Plus récemment, un nouveau recueil d’articles paraissait aux mêmes éditions4, sous la direction d’A. Dettwiler et D. Marguerat, professeurs respectivement de l’Université de Genève et de Lausanne. L’ouvrage se fait l’écho d’un enseignement consacré au NT donné aux mêmes Universités en avril-mai 2006. Eu égard au milieu francophone trop discret à ce propos, il fait le point de la recherche concernant la source Q. Le livre est introduit par les deux éditeurs, enseignants chevronnés, qui présentent l’ensemble des contributions, puis D. Marguerat détaille avec brio la genèse de la recherche tout en mentionnant les questions restées ouvertes, et en précisant en particulier qu’une reconstruction de la source Q existe, mais non une véritable édition du texte ; ce dernier est reproduit en fin de volume. Sont mis en débat : le genre littéraire de la source, soit de tradition sapientiale (J. S. Kloppenborg, Toronto), soit prophétique-apocalyptique (M. Sato, Tokyo) ; les deux auteurs reconnaissent des passerelles entre eux. J. Schlosser (Strasbourg) étudie la composition de Q en montrant l’importance de la perception christologique. T. Schmeller (Frankfurt a.Main) s’interroge sur la tradition et les destinataires de Q, en corrigeant la thèse de J. Theissen à propos des charismatiques itinérants. A.-J. Levine (Nashville, USA) examine la place de la femme dans les communautés de Q sans parvenir à la situer avec exactitude. Au chapitre des thèmes théologiques, signalons J. Verheyden (Leuven) qui étudie comment la source juge Israël et s’oblige ainsi à se placer dans le sillage de Mt et Lc. A. Dettwiler examine le rapport de Q à la Torah, et il met en relief sa réinterprétation en fonction de l’avènement du Royaume proclamé par Jésus, accomplissant la Torah d’une manière nouvelle. Finalement, quelques auteurs font état de la réception de la source Q par Mt et Lc : U. Luz (Berne) démontre que Mt déconstruit totalement Q en l’éparpillant tout au long de son évangile, alors qu’il suit de près le texte de Mc ; il semble avoir puisé sans ordre dans un recueil de paroles du Christ. Ch. Heil (Graz) de son côté met en évidence la fidélité de Lc à cette source, tant de sa séquence que de son contenu, sans s’y inféoder totalement. J. Schröler (Leipzig) conclut en proposant une synthèse théologique de Q.

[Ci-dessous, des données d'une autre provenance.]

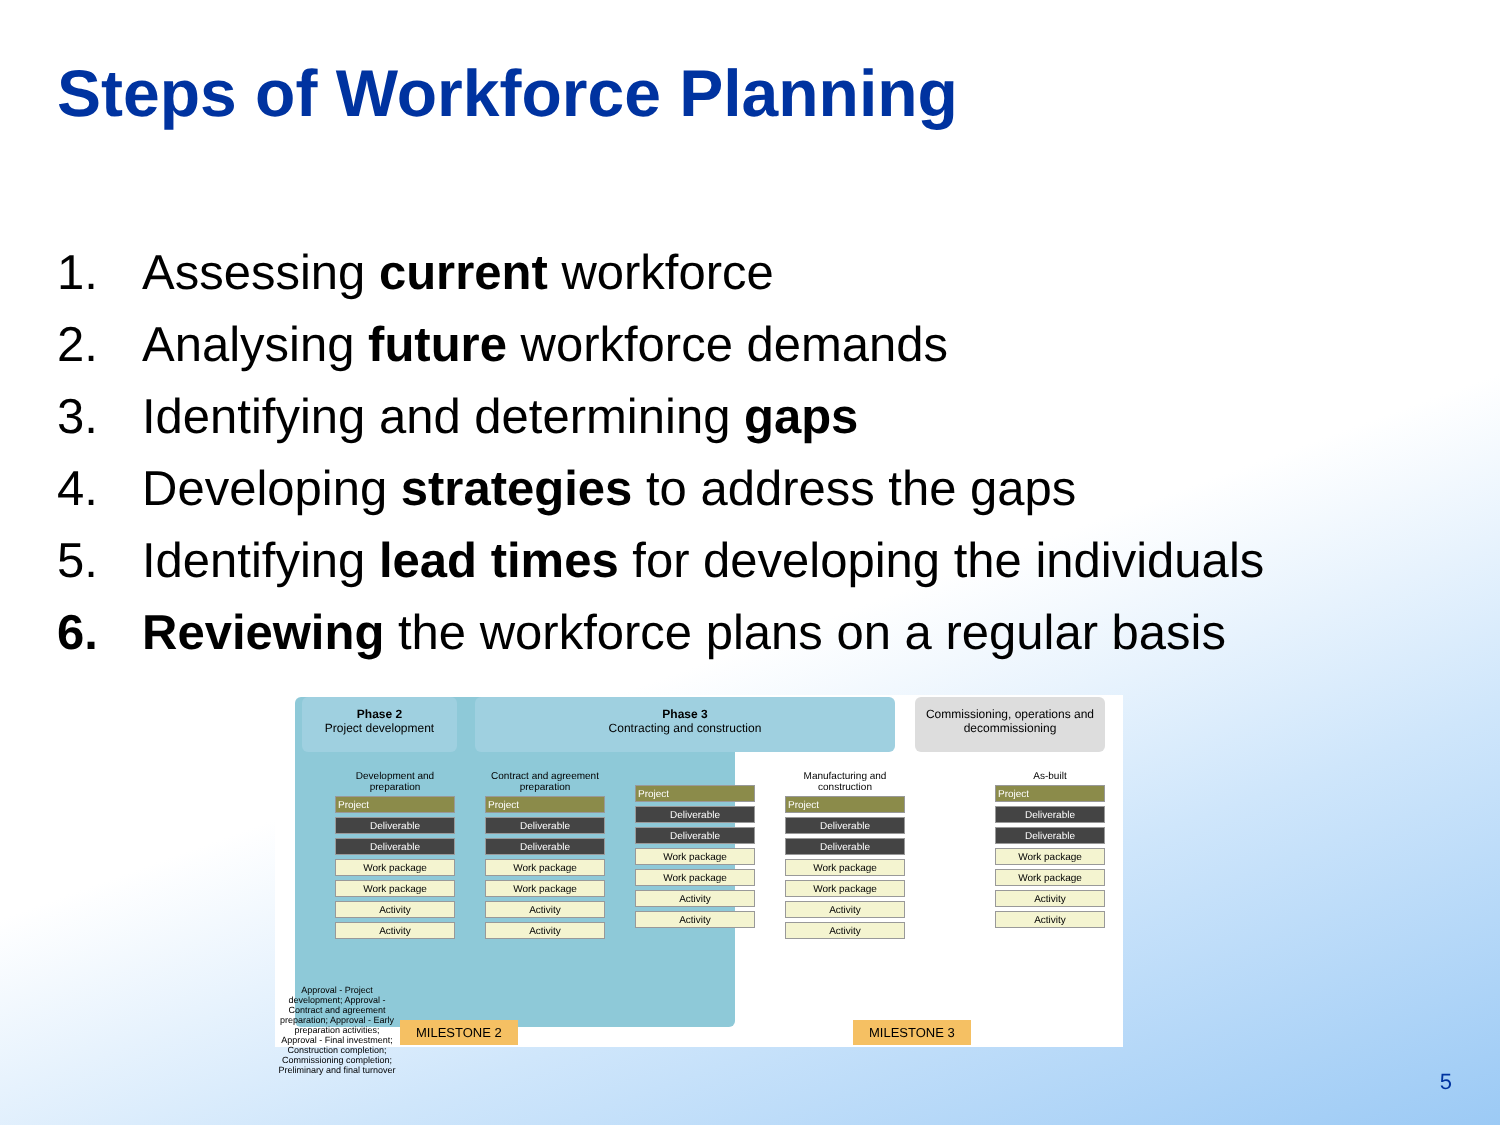Steps of Workforce Planning
1. Assessing current workforce
2. Analysing future workforce demands
3. Identifying and determining gaps
4. Developing strategies to address the gaps
5. Identifying lead times for developing the individuals
6. Reviewing the workforce plans on a regular basis
Phase 2
Project development
Phase 3
Contracting and construction
Commissioning, operations and decommissioning
Development and preparation
Project
Deliverable
Deliverable
Work package
Work package
Activity
Activity
Contract and agreement preparation
Project
Deliverable
Deliverable
Work package
Work package
Activity
Activity
Project
Deliverable
Deliverable
Work package
Work package
Activity
Activity
Manufacturing and construction
Project
Deliverable
Deliverable
Work package
Work package
Activity
Activity
As-built
Project
Deliverable
Deliverable
Work package
Work package
Activity
Activity
Approval - Project development; Approval - Contract and agreement preparation; Approval - Early preparation activities; Approval - Final investment; Construction completion; Commissioning completion; Preliminary and final turnover
MILESTONE 2 MILESTONE 3
5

N’oublions pas la bibliographie fort complète et les précieux index des textes anciens et des auteurs modernes. Bref, cet ouvrage devient fondamental pour comprendre les débats à propos de l’histoire et du contenu de la source insaisissable et des questions qu’elle pose aux chercheurs. Il nous fait avancer de façon appréciable dans une juste connaissance du document.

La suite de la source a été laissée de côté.